Different Perspectives
Australian Department of Defence (AUKUS AI for Acoustics partner)
Australian Department of Defence (AUKUS AI for Acoustics partner)
Rowden Technologies holds active AUKUS AI for Acoustics contracts with the UK, US, and Australian defence establishments. The NWF's £25m investment in Rowden on 13 May brings UK sovereign capital directly into a trilateral programme, which from Canberra's perspective places additional UK government skin-in-the-game on a programme Australia co-funds and co-develops.
Sofinnova Partners (European VC co-investor in Cytospire Series A)
Sofinnova Partners (European VC co-investor in Cytospire Series A)
Sofinnova participated alongside the BBB in Cytospire's oversubscribed £61m Series A on 5 May, demonstrating that the BBB's expanded direct mandate is attracting established European specialist biotech funds rather than replacing them. European VCs see the BBB's cornerstone position as a signal reducing UK biotech execution risk rather than crowding out private capital.
Temasek (Singapore sovereign co-investor in Isomorphic Series B)
Temasek (Singapore sovereign co-investor in Isomorphic Series B)
Singapore's Temasek co-invested alongside the UK's SAIU in Isomorphic's $2.1bn round, treating the same Alphabet-majority company as an acceptable sovereign co-investment target. Temasek's participation normalises the structure: multiple sovereign wealth funds backed the same round, strengthening the precedent that UK-headquartered Alphabet subsidiaries qualify for state investment.
Alphabet / Google (majority Isomorphic shareholder, Mountain View)
Alphabet / Google (majority Isomorphic shareholder, Mountain View)
Alphabet co-invested via GV and CapitalG in the same Isomorphic Series B round that received UK sovereign backing, placing US corporate capital and UK public capital in the same syndicate without any governance asymmetry. SAIU's minority stake validates Isomorphic's strategic value without constraining Alphabet's control over IP, geography, or exit decisions.

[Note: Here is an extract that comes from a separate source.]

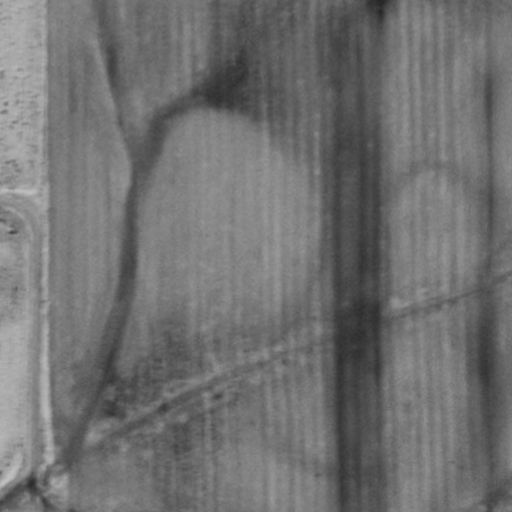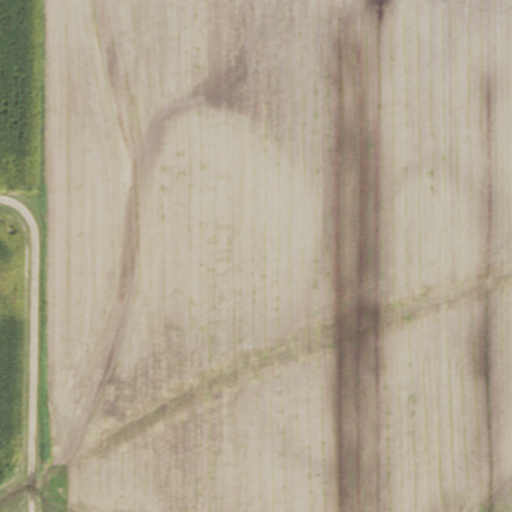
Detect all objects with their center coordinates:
road: (29, 350)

DSIT / Liz Kendall, Secretary of State for Science
DSIT / Liz Kendall, Secretary of State for Science
DSIT framed the Isomorphic investment as backing a British-founded and headquartered company advancing UK AI capability, and described the nine-day sovereign deployment sprint as evidence the government's industrial strategy is operational. The department has not addressed the ownership question, the absence of eligibility criteria, or the pace-versus-doctrine tension in the BBB mandate.

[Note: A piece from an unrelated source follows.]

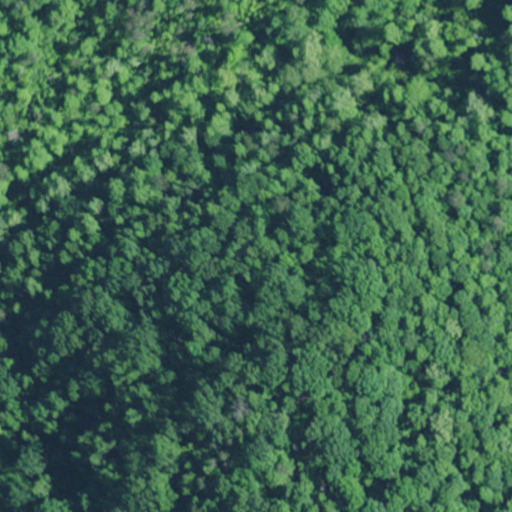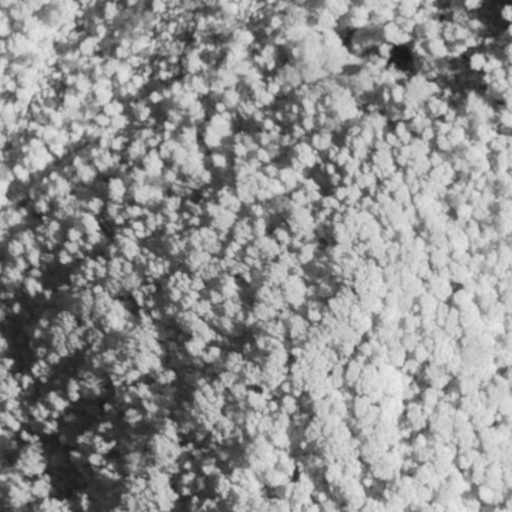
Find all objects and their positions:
road: (261, 91)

Beauhurst / UK startup data analysts
Beauhurst / UK startup data analysts
Five sub-£50m rounds closed in nine days with zero VCT-backed angel networks on any cap table, confirming the post-cut investor map is forming fast in the £4m–£40m band. The gap is structural: 36.7% of university spinouts raised below £500,000 in 2025, a tier neither the SAIU nor the BBB direct mandate touches.